Mantenerse informado. En la era de la comunicación, los ciudadanos vivimos muy desinformados. El excesivo ruido informativo hace difícil atender lo que resulta verdaderamente relevante. Es necesario promover un espíritu crítico que permita identificar la información significativa y buscar la pluralidad. Sólo así los ciudadanos evitaremos ser víctimas de la manipulación y estaremos en disposición de exigir, con criterio propio, responsabilidades a nuestros dirigentes políticos.

Ejercer la democracia participativa. Participar en organizaciones locales o estatales, en manifestaciones, campañas de sensibilización o recogidas de firmas. No son las leyes –el mundo está lleno de constituciones impecablemente democráticas que nadie respeta– sino la práctica de los ciudadanos lo que determina si una sociedad es o no democrática.

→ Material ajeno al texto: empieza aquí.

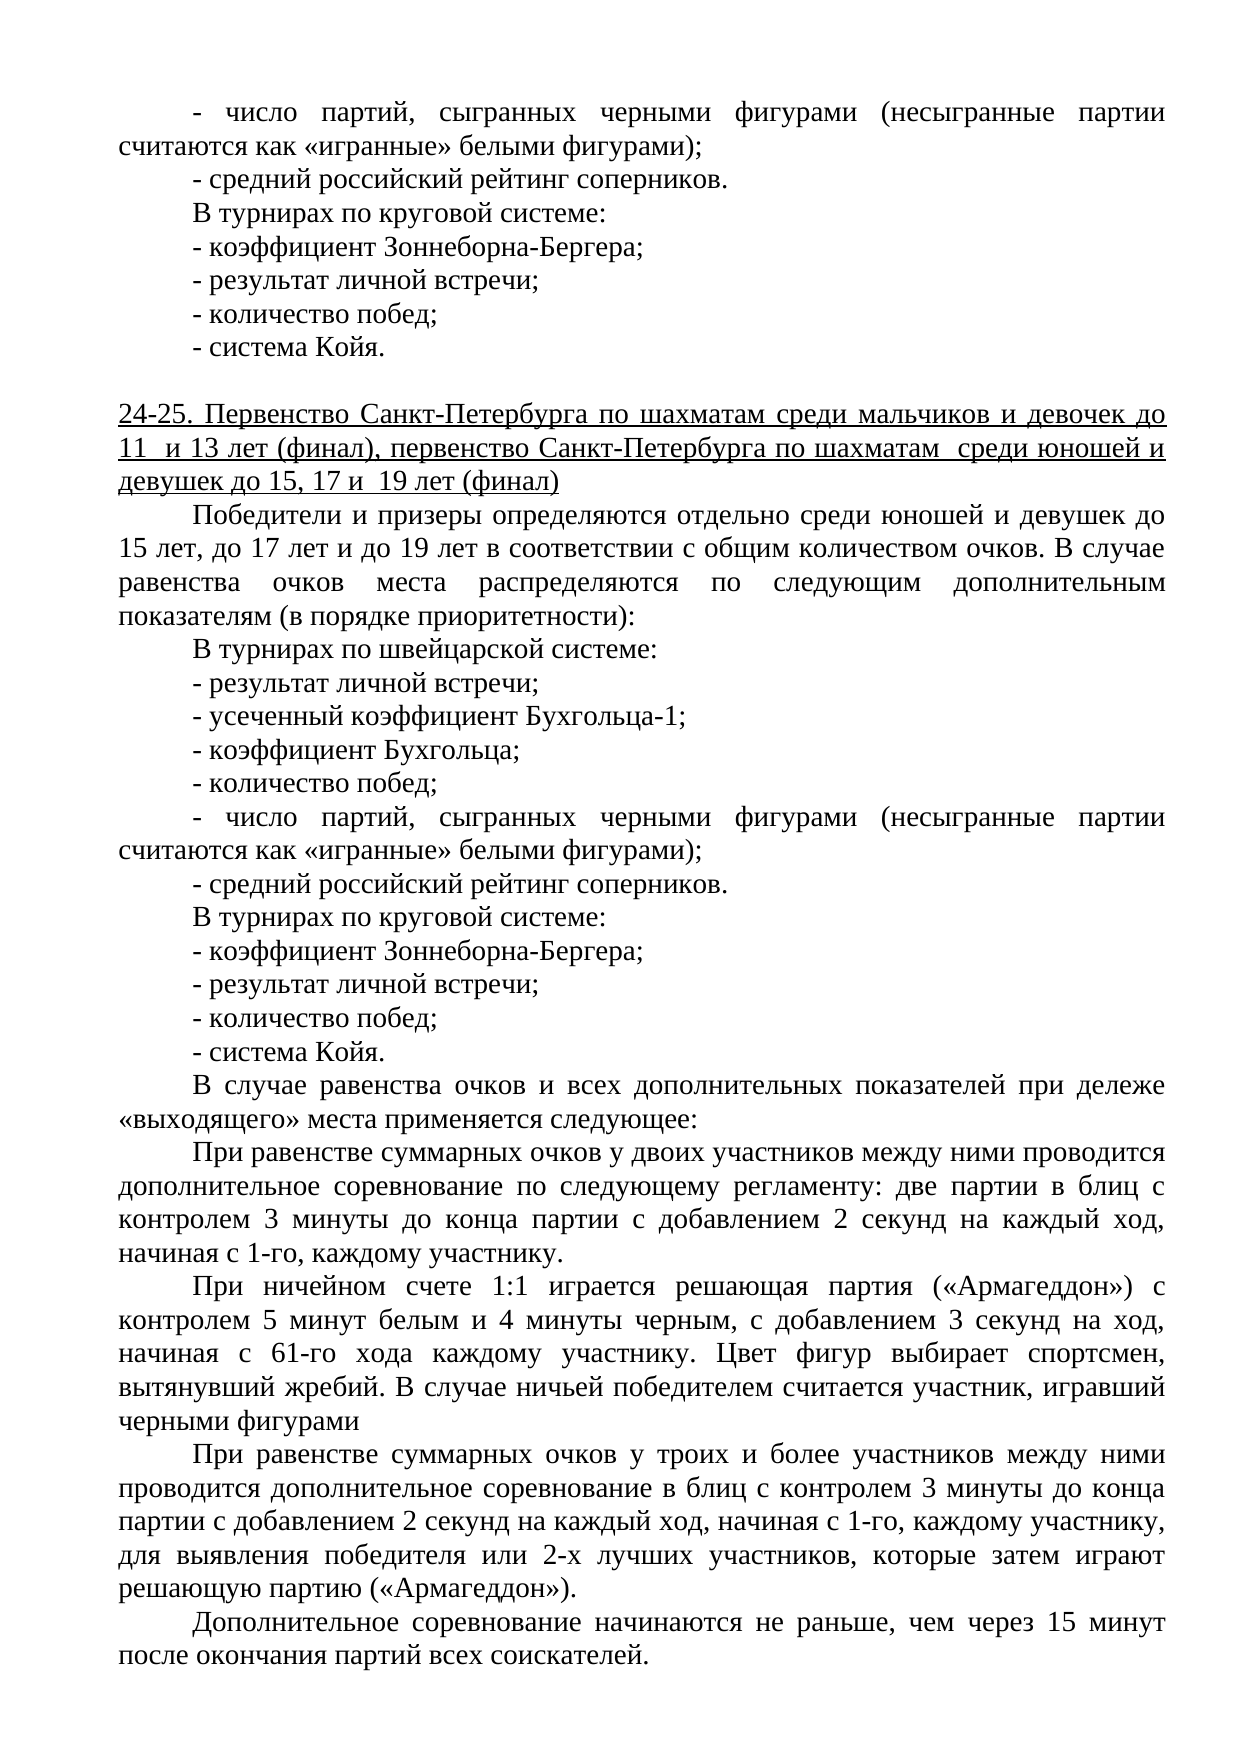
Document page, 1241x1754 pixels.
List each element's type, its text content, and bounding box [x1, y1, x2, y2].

text - количество побед; [118, 296, 1167, 329]
text - результат личной встречи; [118, 665, 1167, 698]
text При равенстве суммарных очков у двоих участников между ними проводится дополнительное соревнование по следующему регламенту: две партии в блиц с контролем 3 минуты до конца партии с добавлением 2 секунд на каждый ход, начиная с 1-го, каждому участнику. [118, 1134, 1167, 1268]
text 24-25. Первенство Санкт-Петербурга по шахматам среди мальчиков и девочек до 11 и 13 лет (финал), первенство Санкт-Петербурга по шахматам среди юношей и девушек до 15, 17 и 19 лет (финал) [118, 396, 1167, 425]
text - коэффициент Зоннеборна-Бергера; [118, 229, 1167, 262]
text - результат личной встречи; [118, 967, 1167, 1000]
text - количество побед; [118, 765, 1167, 799]
text Дополнительное соревнование начинаются не раньше, чем через 15 минут после окончания партий всех соискателей. [118, 1604, 1167, 1671]
text - количество побед; [118, 1000, 1167, 1034]
text В турнирах по круговой системе: [118, 195, 1167, 229]
text В турнирах по швейцарской системе: [118, 631, 1167, 665]
text - результат личной встречи; [118, 262, 1167, 296]
text В случае равенства очков и всех дополнительных показателей при дележе «выходящего» места применяется следующее: [118, 1067, 1167, 1134]
text - система Койя. [118, 1034, 1167, 1067]
text При ничейном счете 1:1 играется решающая партия («Армагеддон») с контролем 5 минут белым и 4 минуты черным, с добавлением 3 секунд на ход, начиная с 61-го хода каждому участнику. Цвет фигур выбирает спортсмен, вытянувший жребий. В случае ничьей победителем считается участник, игравший черными фигурами [118, 1268, 1167, 1436]
text - число партий, сыгранных черными фигурами (несыгранные партии считаются как «игранные» белыми фигурами); [118, 799, 1167, 866]
text - число партий, сыгранных черными фигурами (несыгранные партии считаются как «игранные» белыми фигурами); [118, 94, 1167, 162]
text - усеченный коэффициент Бухгольца-1; [118, 698, 1167, 732]
text - средний российский рейтинг соперников. [118, 162, 1167, 195]
text 24-25. Первенство Санкт-Петербурга по шахматам среди мальчиков и девочек до 11 и 13 лет (финал), первенство Санкт-Петербурга по шахматам среди юношей и девушек до 15, 17 и 19 лет (финал) [118, 427, 1167, 497]
text - средний российский рейтинг соперников. [118, 866, 1167, 899]
text Победители и призеры определяются отдельно среди юношей и девушек до 15 лет, до 17 лет и до 19 лет в соответствии с общим количеством очков. В случае равенства очков места распределяются по следующим дополнительным показателям (в порядке приоритетности): [118, 497, 1167, 631]
text - коэффициент Зоннеборна-Бергера; [118, 933, 1167, 967]
text - система Койя. [118, 329, 1167, 363]
text При равенстве суммарных очков у троих и более участников между ними проводится дополнительное соревнование в блиц с контролем 3 минуты до конца партии с добавлением 2 секунд на каждый ход, начиная с 1-го, каждому участнику, для выявления победителя или 2-х лучших участников, которые затем играют решающую партию («Армагеддон»). [118, 1436, 1167, 1604]
text В турнирах по круговой системе: [118, 899, 1167, 933]
text - коэффициент Бухгольца; [118, 732, 1167, 765]
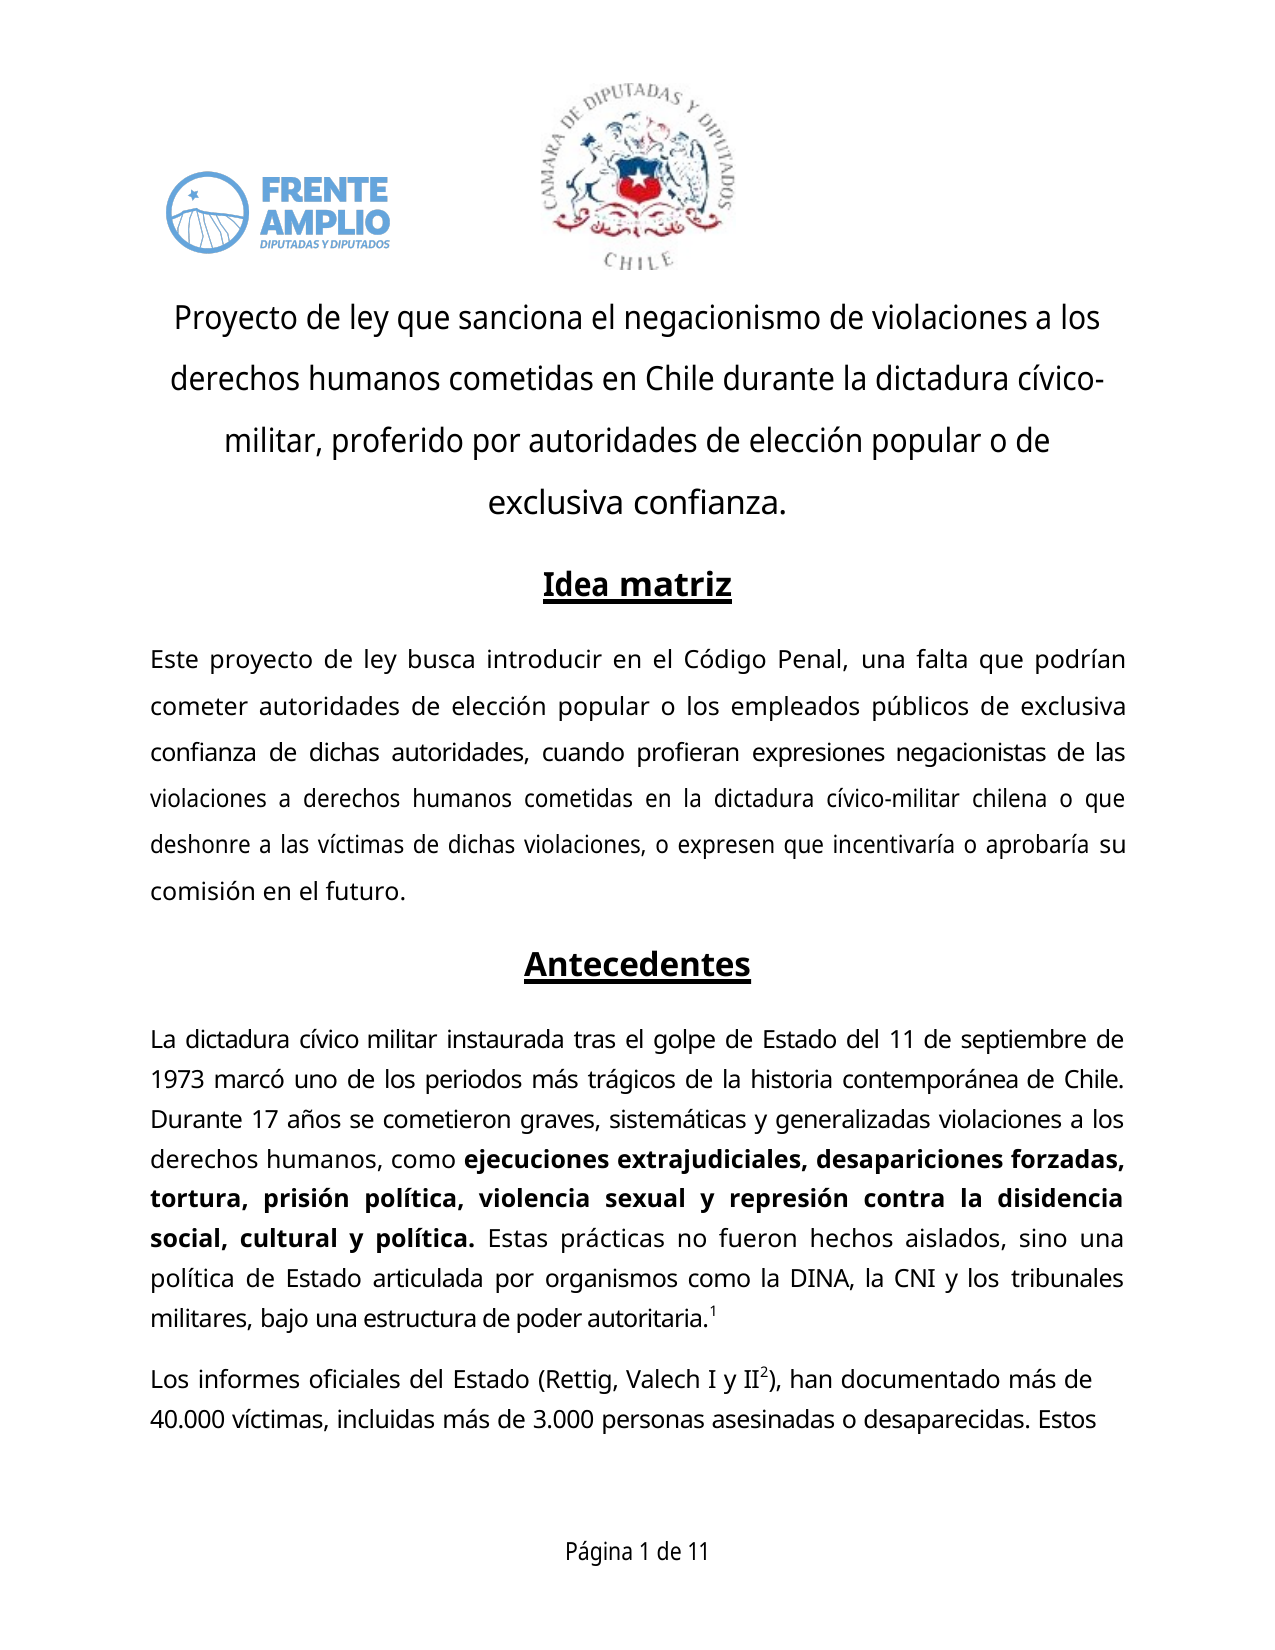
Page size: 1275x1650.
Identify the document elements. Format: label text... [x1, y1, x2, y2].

subtitle Idea matriz [150, 561, 1125, 606]
text Este proyecto de ley busca introducir en el Código Penal, una falta que podrían cometer autoridades de elección popular o los empleados públicos de exclusiva conﬁanza de dichas autoridades, cuando proﬁeran expresiones negacionistas de las violaciones a derechos humanos cometidas en la dictadura cívico-militar chilena o que deshonre a las víctimas de dichas violaciones, o expresen que incentivaría o aprobaría su comisión en el futuro. [150, 642, 1127, 907]
text Proyecto de ley que sanciona el negacionismo de violaciones a los derechos humanos cometidas en Chile durante la dictadura cívico-militar, proferido por autoridades de elección popular o de exclusiva conﬁanza. [154, 293, 1121, 524]
picture [150, 156, 406, 270]
text 40.000 víctimas, incluidas más de 3.000 personas asesinadas o desaparecidas. Estos [150, 1402, 1125, 1436]
text Los informes oﬁciales del Estado (Rettig, Valech I y II2), han documentado más de [150, 1362, 1125, 1396]
picture [540, 83, 736, 270]
text La dictadura cívico militar instaurada tras el golpe de Estado del 11 de septiembre de 1973 marcó uno de los periodos más trágicos de la historia contemporánea de Chile. Durante 17 años se cometieron graves, sistemáticas y generalizadas violaciones a los derechos humanos, como ejecuciones extrajudiciales, desapariciones forzadas, tortura, prisión política, violencia sexual y represión contra la disidencia social, cultural y política. Estas prácticas no fueron hechos aislados, sino una política de Estado articulada por organismos como la DINA, la CNI y los tribunales militares, bajo una estructura de poder autoritaria.1 [150, 1022, 1125, 1334]
subtitle Antecedentes [150, 941, 1125, 986]
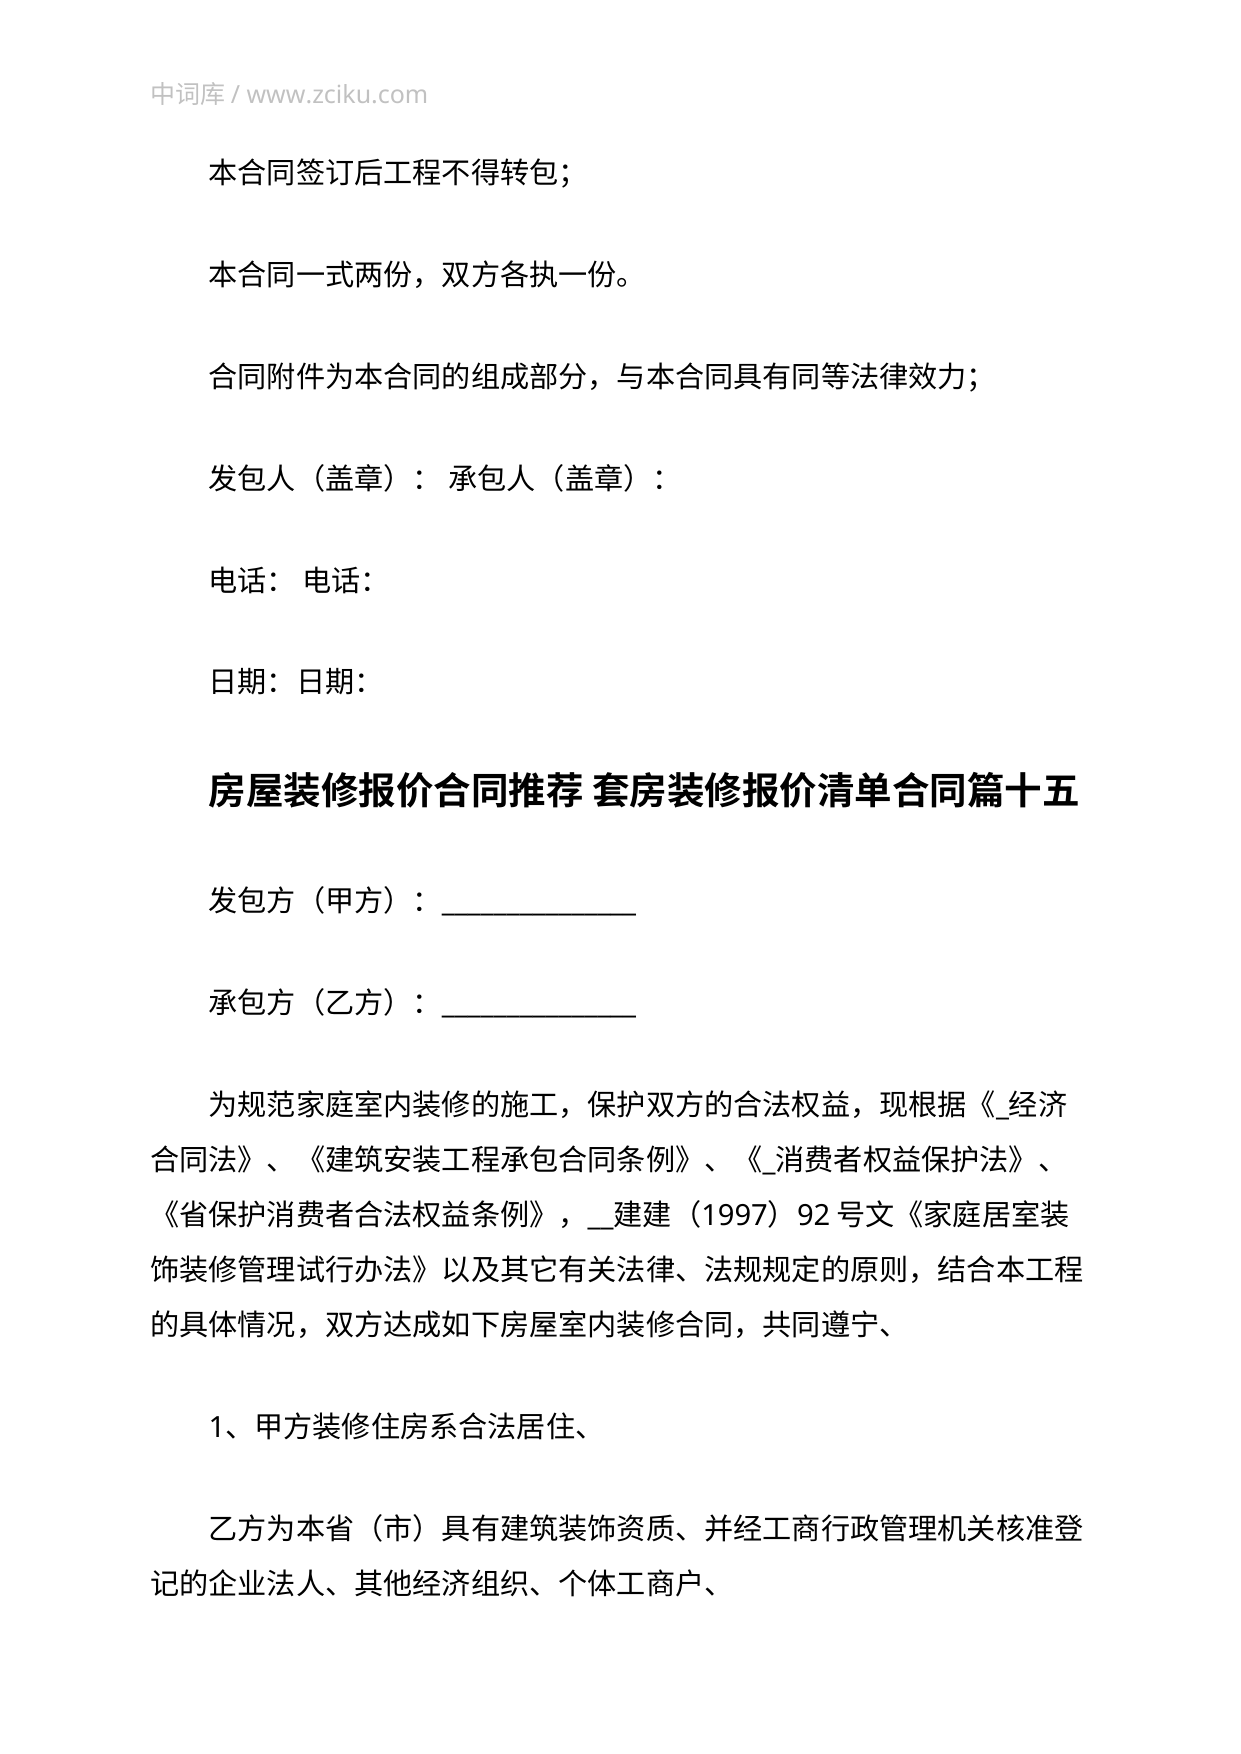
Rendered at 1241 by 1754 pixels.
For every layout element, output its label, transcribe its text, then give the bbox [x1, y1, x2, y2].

text 发包方（甲方）：_______________ [150, 878, 1090, 920]
text 本合同签订后工程不得转包； [150, 150, 1090, 192]
text 房屋装修报价合同推荐 套房装修报价清单合同篇十五 [150, 761, 1090, 815]
text 电话： 电话： [150, 557, 1090, 599]
text 合同附件为本合同的组成部分，与本合同具有同等法律效力； [150, 353, 1090, 396]
text 发包人（盖章）： 承包人（盖章）： [150, 455, 1090, 498]
text 承包方（乙方）：_______________ [150, 980, 1090, 1022]
text 日期：日期： [150, 659, 1090, 701]
text 本合同一式两份，双方各执一份。 [150, 252, 1090, 294]
text 为规范家庭室内装修的施工，保护双方的合法权益，现根据《_经济合同法》、《建筑安装工程承包合同条例》、《_消费者权益保护法》、《省保护消费者合法权益条例》，__建建（1997）92号文《家庭居室装饰装修管理试行办法》以及其它有关法律、法规规定的原则，结合本工程的具体情况，双方达成如下房屋室内装修合同，共同遵宁、 [150, 1082, 1090, 1344]
text 乙方为本省（市）具有建筑装饰资质、并经工商行政管理机关核准登记的企业法人、其他经济组织、个体工商户、 [150, 1506, 1090, 1603]
text 1、甲方装修住房系合法居住、 [150, 1404, 1090, 1446]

Establecer prioridades y tenerlas en cuenta en el momento de ejercer el voto. Ninguna opción responderá enteramente a nuestras aspiraciones, pero no podemos dejar que lo inmediato –por ejemplo las nimiedades de una campaña electoral– determinen un voto que puede tener consecuencias mucho más amplias

Dignificar la política es posible. Abandonar el espacio público, por escepticismo, apatía o desaliento, es sumamente peligroso y supondría la entrega definitiva de una herramienta que –aunque ya maltrecha– es esencial para la mejora de nuestra realidad.